A. 「まだまだです」を“次の一文”に回し、最初は受け取りに変えると直ります。
「まだまだです」単体だと、相手の評価を跳ね返した印象になりやすいです。
言いたくなる気持ちはそのままに、順番だけ変えるのが簡単です。
直し方(型)
- ありがとうございます。励みになります。まだ改善できるところもあるので、引き続き整えます。
また、「まだまだです」の代替として、より前向きに見える言い方もあります。
- 勉強になります。次も丁寧に進めます。
- 安心しました。次も分かりやすくまとめます。
ポイントは、謙遜ではなく姿勢(次)に置き換えることです。
Q4. 褒め返しはした方がいい?うざくならない?
A. 褒め返しは必須ではありません。するなら“一言だけ”が最適です。
褒め返しが「うざい」と感じられるのは、褒めが続いて“お世辞合戦”になる時です。
特に職場や取引先では、過剰な褒め返しは軽く見えることがあります。
安全なのは、次のどちらかです。
パターン1:褒め返さない(受領だけで十分)
- ありがとうございます。励みになります。
パターン2:一言だけ褒め返す(事実ベース)
- ありがとうございます。〇〇さんのフォローがあったから進みました。
- ありがとうございます。〇〇さんの視点はいつも勉強になります。
「相手を持ち上げる」より、感謝・事実として返すほうが過剰になりません。
Q5. メールやチャットで褒められた時、返信は必要?
A. 原則は返信したほうが良いです。短文で受け取るだけで十分です。
テキストは、受領がないと「見たのかな?」が残りやすい媒体です。
ただし長文にすると相手に返信圧が出るので、短く切るのが正解です。
チャットの最短(返信圧を残しにくい)
- ありがとうございます。嬉しいです。
- 励みになります。助かりました。
メール(丁寧・短め)
- お褒めいただきありがとうございます。励みになります。今後ともよろしくお願いいたします。

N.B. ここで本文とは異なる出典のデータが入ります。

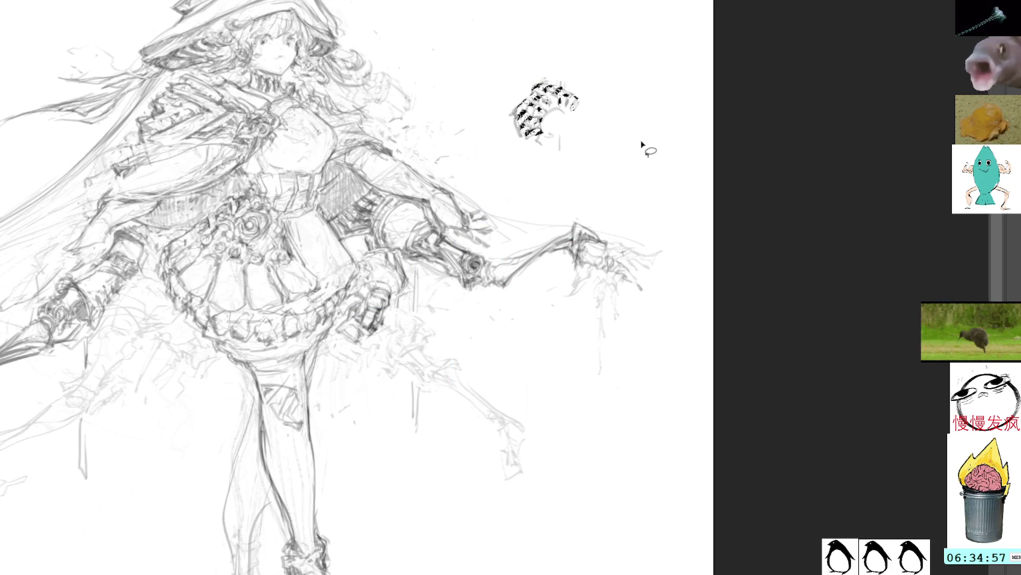
pyautogui.press('ctrl+d')
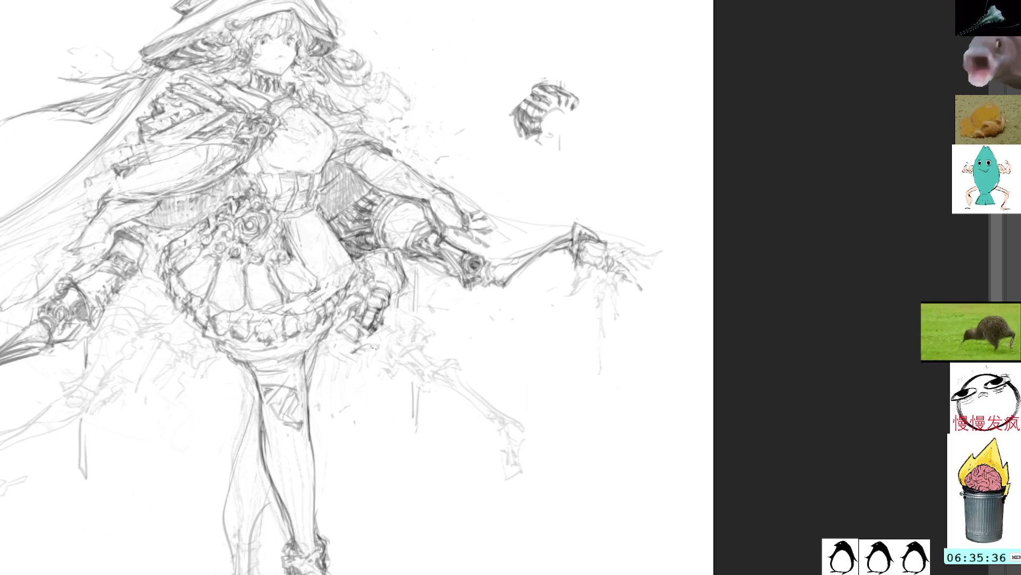
# Step: Sketch the lower skeletal arm reaching down-right past the leg and begin the hilt near the hem
pyautogui.moveTo(367, 349); pyautogui.dragTo(410, 362)
pyautogui.moveTo(372, 331)
pyautogui.mouseDown()
pyautogui.moveTo(411, 379)
pyautogui.moveTo(425, 352)
pyautogui.moveTo(438, 389)
pyautogui.moveTo(452, 362)
pyautogui.moveTo(449, 397)
pyautogui.moveTo(453, 380)
pyautogui.moveTo(503, 407)
pyautogui.mouseUp()
pyautogui.moveTo(452, 386)
pyautogui.mouseDown()
pyautogui.moveTo(467, 370)
pyautogui.moveTo(506, 415)
pyautogui.mouseUp()
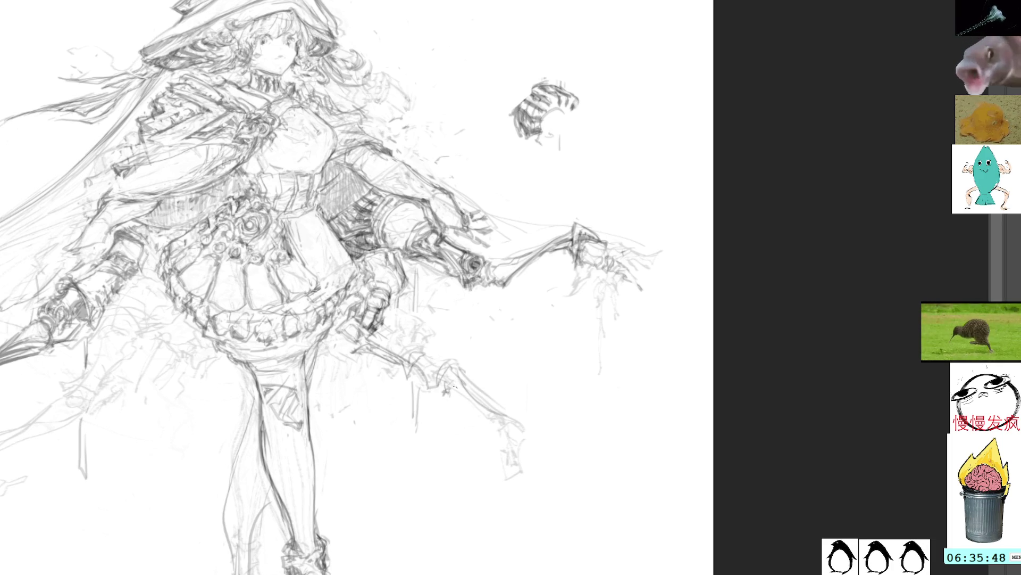
pyautogui.moveTo(444, 389); pyautogui.dragTo(501, 428)
pyautogui.moveTo(490, 421); pyautogui.dragTo(503, 439)
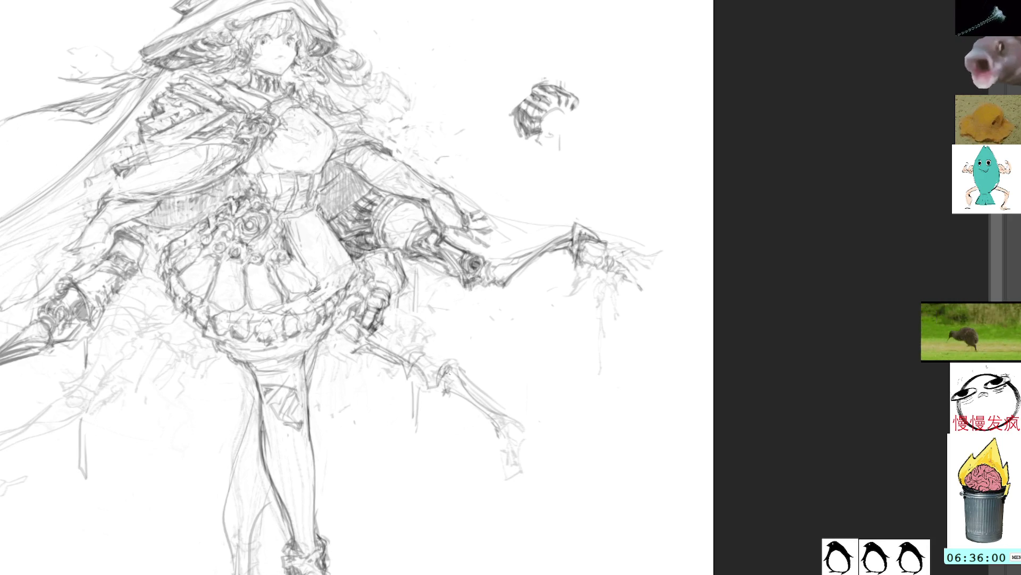
pyautogui.moveTo(445, 372)
pyautogui.mouseDown()
pyautogui.moveTo(429, 377)
pyautogui.moveTo(433, 367)
pyautogui.mouseUp()
pyautogui.moveTo(356, 347)
pyautogui.mouseDown()
pyautogui.moveTo(383, 353)
pyautogui.moveTo(359, 348)
pyautogui.moveTo(349, 360)
pyautogui.moveTo(346, 347)
pyautogui.moveTo(347, 359)
pyautogui.moveTo(355, 333)
pyautogui.moveTo(348, 345)
pyautogui.mouseUp()
pyautogui.press('ctrl+z')
pyautogui.press('ctrl+z')
pyautogui.press('ctrl+z')
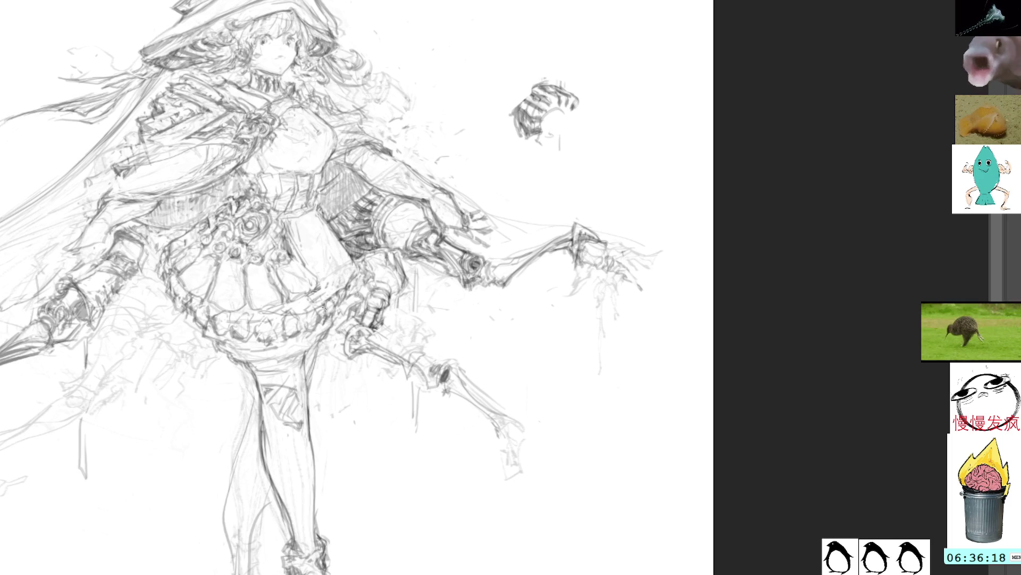
# Step: Hatch shading and a contour onto the hilt near the skirt hem
pyautogui.moveTo(344, 350); pyautogui.dragTo(317, 359)
pyautogui.moveTo(341, 355); pyautogui.dragTo(320, 360)
pyautogui.moveTo(333, 356); pyautogui.dragTo(323, 365)
pyautogui.moveTo(349, 333)
pyautogui.mouseDown()
pyautogui.moveTo(335, 357)
pyautogui.moveTo(321, 355)
pyautogui.moveTo(340, 356)
pyautogui.moveTo(319, 357)
pyautogui.moveTo(332, 361)
pyautogui.mouseUp()
pyautogui.moveTo(339, 354); pyautogui.dragTo(325, 361)
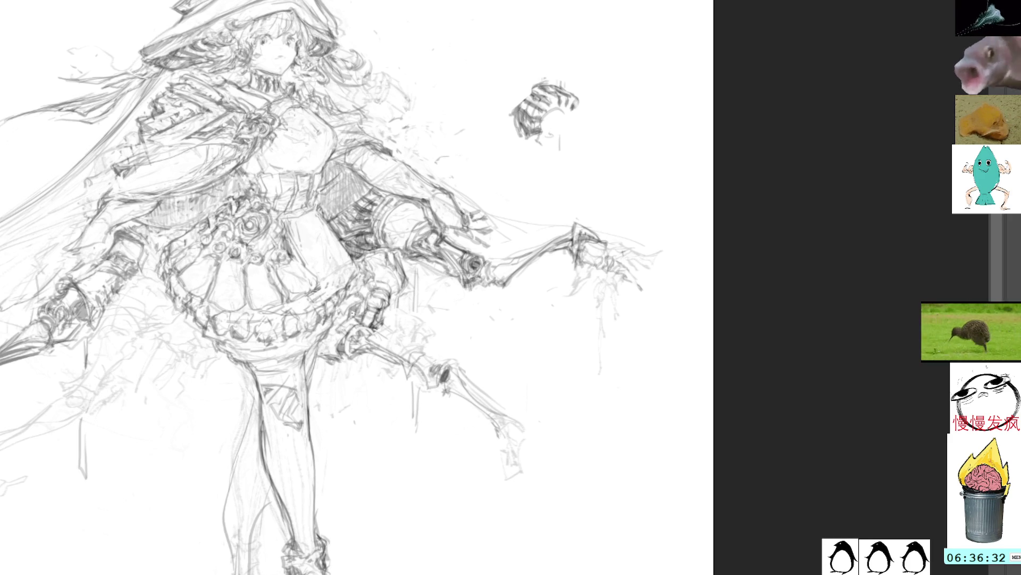
pyautogui.moveTo(355, 319)
pyautogui.mouseDown()
pyautogui.moveTo(379, 311)
pyautogui.moveTo(381, 322)
pyautogui.mouseUp()
pyautogui.moveTo(394, 315)
pyautogui.mouseDown()
pyautogui.moveTo(380, 327)
pyautogui.moveTo(388, 333)
pyautogui.mouseUp()
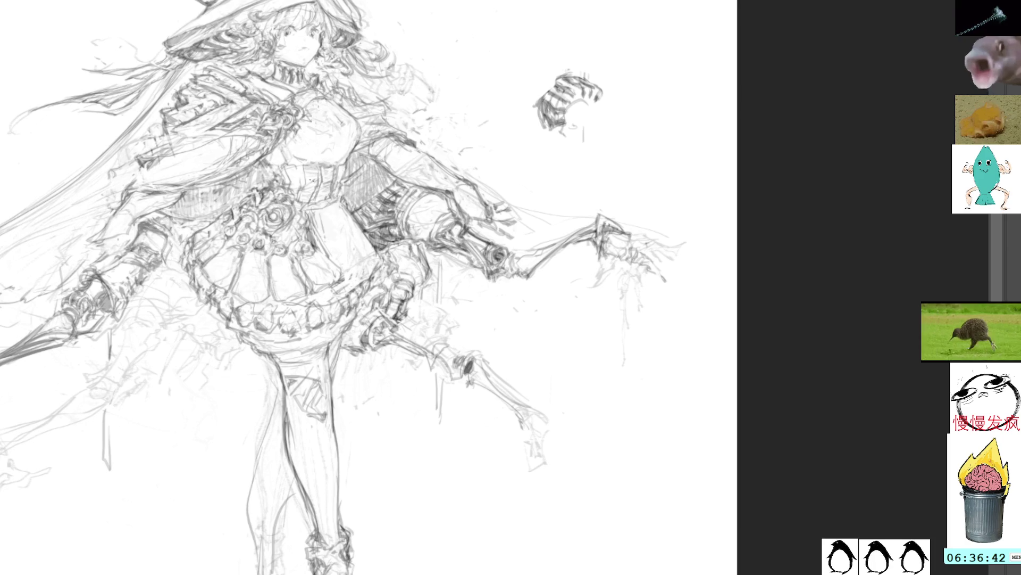
# Step: Add strokes to the skirt's front panel and refine the outstretched arm's forearm and fingertip
pyautogui.moveTo(322, 224)
pyautogui.mouseDown()
pyautogui.moveTo(346, 272)
pyautogui.moveTo(362, 258)
pyautogui.mouseUp()
pyautogui.moveTo(343, 207); pyautogui.dragTo(373, 252)
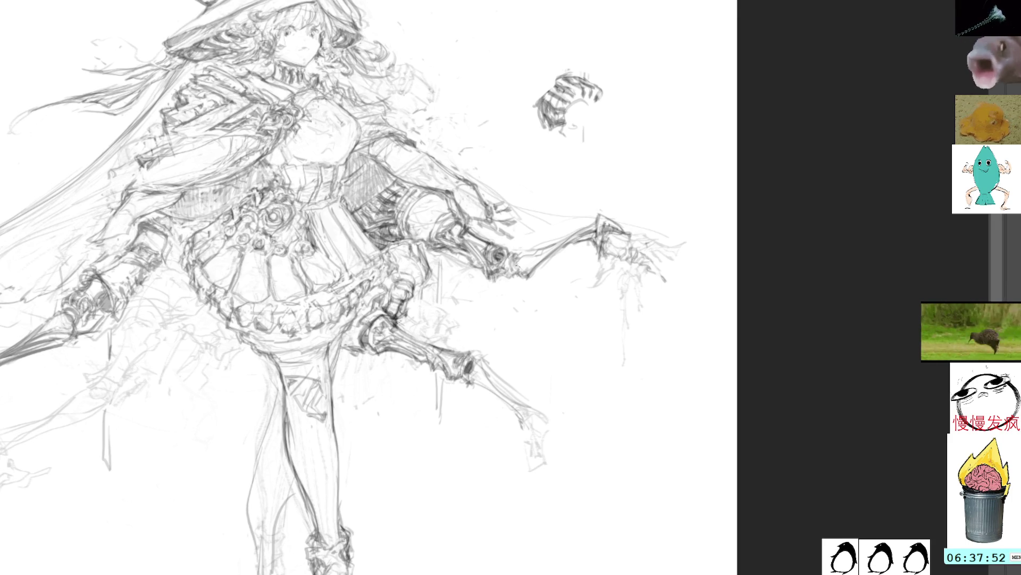
pyautogui.moveTo(530, 250); pyautogui.dragTo(609, 209)
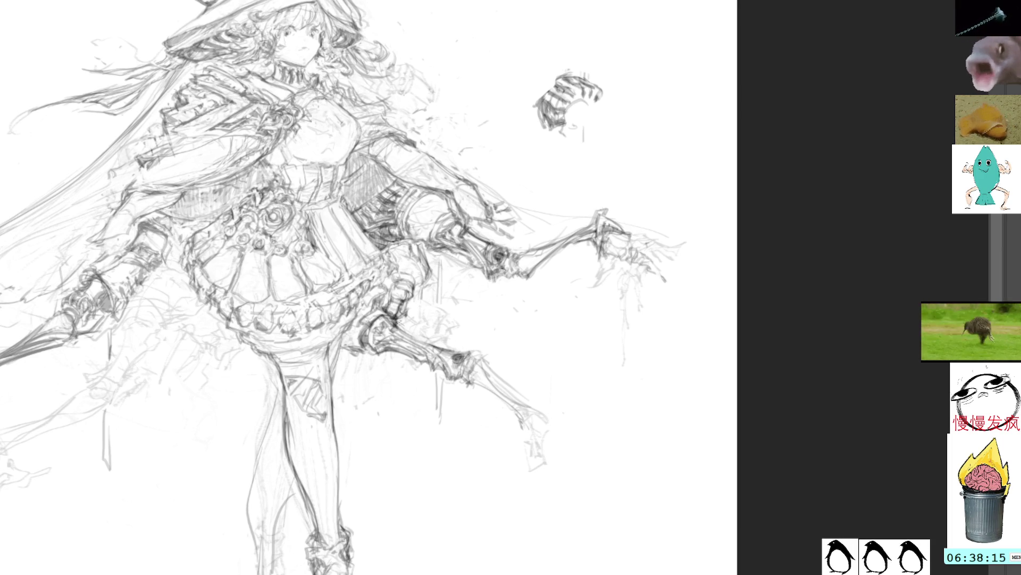
# Step: Darken the mechanical wrist and the lower arm's joint with heavy pencil strokes
pyautogui.moveTo(504, 254); pyautogui.dragTo(517, 278)
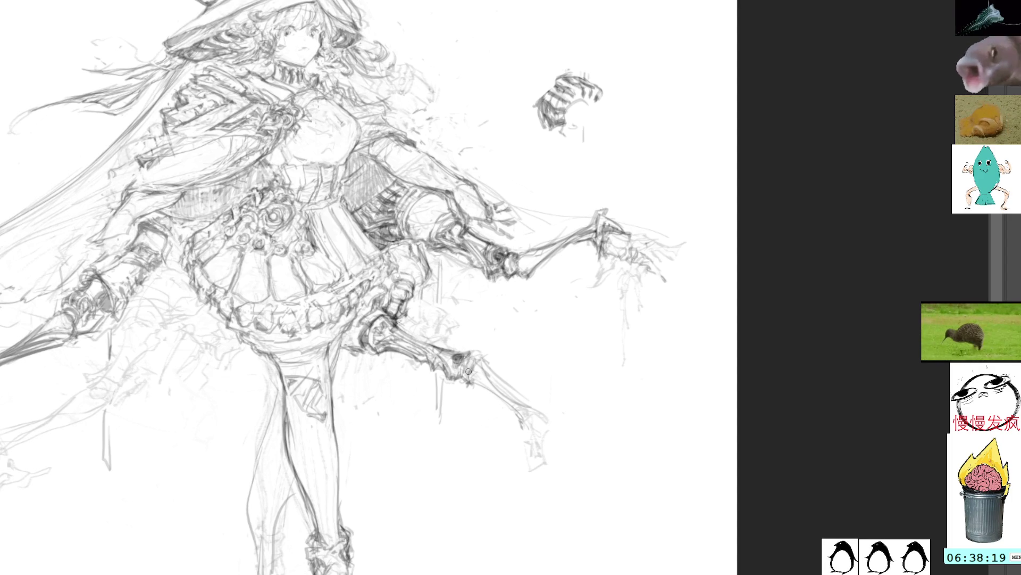
pyautogui.moveTo(468, 358); pyautogui.dragTo(466, 385)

返信が難しい状況でも、スタンプやリアクションが使える場では、それだけでも「受領」になります。
ただしビジネス色が強い相手には、短文でも文字で返すほうが安全でしょう。
まとめ|褒め言葉は「受け取って、具体で返す」と関係が伸びる
褒められたときは、気の利いた言い回しよりも「相手の言葉をきちんと受け取る」ことが先です。
否定しないだけで、相手は安心し、会話の空気も整いやすくなります。
否定せず受け取るだけで、相手の満足度が上がる
褒め言葉は、相手があなたの良い点を見つけて言語化してくれた結果です。
そこを否定せず受け取るだけで、「伝えてよかった」という気持ちが残ります。
骨格(ありがとう→具体→共有→次)があれば迷わない
迷いが減るのは、センスが上がるからではなく順番が決まるからです。
ありがとう→具体→共有→次、の骨格を1回通すだけで、自然な返しになります。
相手別・媒体別に“長さ”を変えると自然
同じ内容でも、
- 上司・取引先は短く丁寧に
- 同僚・友人は軽さを残す
- チャットは短文+次の一言
- 電話は一言で受けて要件に戻す
この調整ができると、違和感が一気に減るでしょう。
ことのは先生よりひとこと

褒め言葉を受け取るのは、自慢ではなく礼儀です。
まずは「ありがとうございます」の一言だけで十分。そこから関係はきれいに伸びていきますよ。